President Martin O'Malley. Imagine that.
Now, imagine what it will take for the former Maryland governor and Baltimore mayor to actually pull a major upset in the Democratic primaries and win the November 2016 presidential election.
Bookmakers say the odds for O'Malley are 25-to-1.
Meanwhile, Hillary Rodham Clinton's odds of becoming president are an even-money bet, according to Paddy Power, the largest Irish bookmaker.
Republican Jeb Bush's odds are nearly 7-to-2.
Now that the former Maryland governor is a declared candidate for president, we might not see much of him locally.
Folks in Iowa, New Hampshire and South Carolina will see a great deal of O'Malley as he tries to overcome his lack of name recognition and the advantages Clinton has in resources and popularity in those key early primary states.
There's even a question of how well O'Malley will do in Maryland.
In our neck of the woods, Clinton did quite well when she ran for president in 2008. Against then-newcomer Barack Obama she won 66 percent of the vote in the precinct of Pikesville High School and 52 percent of the vote in the precinct of Glyndon Elementary School.
She even did well against Obama in precincts with substantial numbers of African-American voters.
Clinton received 39 percent of the vote in the precinct of Reisterstown Elementary School and 30 percent in the precinct of Owings Mills High School.
Compounding O'Malley's problems in Maryland is the fact he doesn't possess the drawing power of Obama among African-American voters.
Additionally, a number of prominent Maryland politicians, including Sen. Ben Cardin of Pikesville, have endorsed Clinton.
Still, O'Malley is a shrewd gambler.
He ran for Baltimore mayor in 1999 even though he was a longshot candidate — and won.
He took on an incumbent governor, Republican Bob Ehrlich, in 2006 — and won convincingly.
He enters the presidential race knowing the odds against him. But if the heavy favorite falters, O'Malley might be next in line in Democratic voters' minds.
Sure, he's the butt of jokes from late-night comedians and "Saturday Night Live," but the laughter could cease if he performs well in Iowa, South Carolina and New Hampshire.
He benefits from an anemic field of also-rans in the Democratic race.
Vermont Sen. Bernie Sanders has declared his candidacy but few take him seriously: He's not even a true Democrat, having run as an independent in his Senate races.
Former Sen. James Webb of Virginia is talking about running but so far hasn't generated much of a groundswell.
The same holds for Rhode Island's former governor and senator, Lincoln Chaffee.
O'Malley is positioning himself as the liberal alternative to the moderate Democratic front-runner. He's betting on Clinton encountering resistance from liberal groups while he promotes a decidedly left-wing agenda.
He's also counting on his skills as a one-to-one campaigner.
O'Malley is an impressive shoe-leather politician, going door-to-door or shaking every hand in a small-town diner. He's sharp, engaging and energetic: He loves this 24/7 sort of politicking that is essential in early-primary states.

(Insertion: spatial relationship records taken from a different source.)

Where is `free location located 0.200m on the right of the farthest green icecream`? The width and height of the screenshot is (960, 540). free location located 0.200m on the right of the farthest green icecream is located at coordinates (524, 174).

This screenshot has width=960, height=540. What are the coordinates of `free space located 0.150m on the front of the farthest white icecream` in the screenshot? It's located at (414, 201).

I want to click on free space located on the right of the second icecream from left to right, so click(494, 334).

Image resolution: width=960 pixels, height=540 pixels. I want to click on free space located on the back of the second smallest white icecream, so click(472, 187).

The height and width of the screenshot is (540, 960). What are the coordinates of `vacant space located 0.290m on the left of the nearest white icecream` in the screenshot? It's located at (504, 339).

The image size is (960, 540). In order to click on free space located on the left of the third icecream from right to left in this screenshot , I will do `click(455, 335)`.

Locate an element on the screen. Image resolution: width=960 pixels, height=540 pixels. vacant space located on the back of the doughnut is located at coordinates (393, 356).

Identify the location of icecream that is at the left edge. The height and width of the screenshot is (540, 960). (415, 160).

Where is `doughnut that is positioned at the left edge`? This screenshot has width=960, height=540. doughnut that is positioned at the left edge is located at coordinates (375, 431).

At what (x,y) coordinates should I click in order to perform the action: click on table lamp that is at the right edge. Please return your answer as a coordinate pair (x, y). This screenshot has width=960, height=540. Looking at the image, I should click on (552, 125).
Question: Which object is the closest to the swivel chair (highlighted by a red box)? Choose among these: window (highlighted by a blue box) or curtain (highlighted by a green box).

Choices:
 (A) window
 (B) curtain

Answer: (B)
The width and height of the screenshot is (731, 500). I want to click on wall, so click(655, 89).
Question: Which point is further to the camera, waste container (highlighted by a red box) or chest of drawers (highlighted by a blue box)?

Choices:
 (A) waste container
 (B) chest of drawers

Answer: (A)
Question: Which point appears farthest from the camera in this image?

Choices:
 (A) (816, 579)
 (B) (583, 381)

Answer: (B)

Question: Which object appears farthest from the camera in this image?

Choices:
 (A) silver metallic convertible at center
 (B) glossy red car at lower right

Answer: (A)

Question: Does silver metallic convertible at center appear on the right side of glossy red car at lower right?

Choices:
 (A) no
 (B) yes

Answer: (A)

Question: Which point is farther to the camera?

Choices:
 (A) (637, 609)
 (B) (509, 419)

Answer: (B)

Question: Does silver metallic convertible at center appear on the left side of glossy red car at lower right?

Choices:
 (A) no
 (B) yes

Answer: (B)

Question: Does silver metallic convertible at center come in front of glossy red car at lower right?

Going up against the Bill and Hillary Clinton legacy won't be easy. There remains an air of inevitability about Hillary's primary victory.
In some polls, O'Malley barely registers while Clinton's approval rating hovers near 60 percent.
How far O'Malley will pursue his dream remains a key question.
He may be aiming for a more substantial presidential run in four or eight years.
Either way, it's been a long time — 1932 — since Maryland got to root for a favorite son in presidential primaries.
Let's enjoy the moment while we can.